___ Information

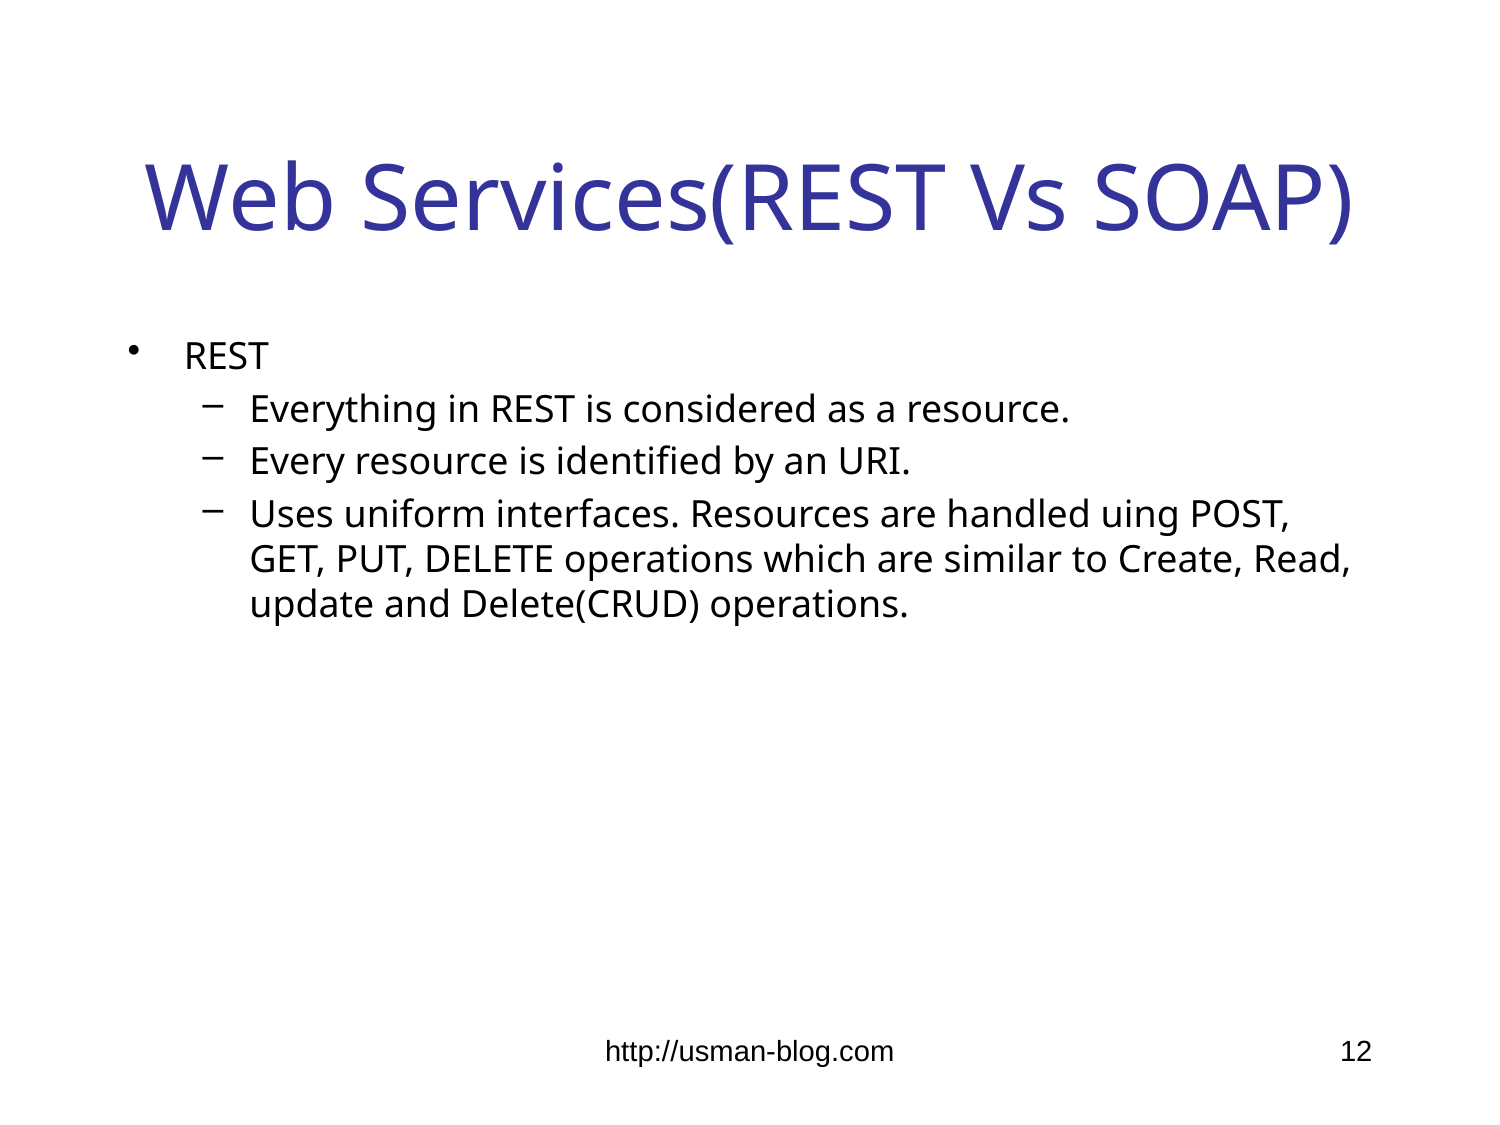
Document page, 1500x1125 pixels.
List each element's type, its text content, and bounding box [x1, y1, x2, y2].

footer http://usman-blog.com [512, 1024, 988, 1101]
slide_number 12 [1074, 1024, 1388, 1101]
list REST Everything in REST is considered as a resource. Every resource is identified by an URI. Uses uniform interfaces. Resources are handled uing POST, GET, PUT, DELETE operations which are similar to Create, Read, update and Delete(CRUD) operations. [112, 324, 1388, 1000]
title Web Services(REST Vs SOAP) [112, 99, 1388, 288]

______

Here the job is to print the data above exactly, except for any pictures.

Document page, 1500x1125 pixels.
List each element's type, its text content, and bounding box [x1, y1, x2, y2].

footer http://usman-blog.com [512, 1024, 988, 1101]
slide_number 12 [1074, 1024, 1388, 1101]
list REST Everything in REST is considered as a resource. Every resource is identified by an URI. Uses uniform interfaces. Resources are handled uing POST, GET, PUT, DELETE operations which are similar to Create, Read, update and Delete(CRUD) operations. [112, 324, 1388, 1000]
title Web Services(REST Vs SOAP) [112, 99, 1388, 288]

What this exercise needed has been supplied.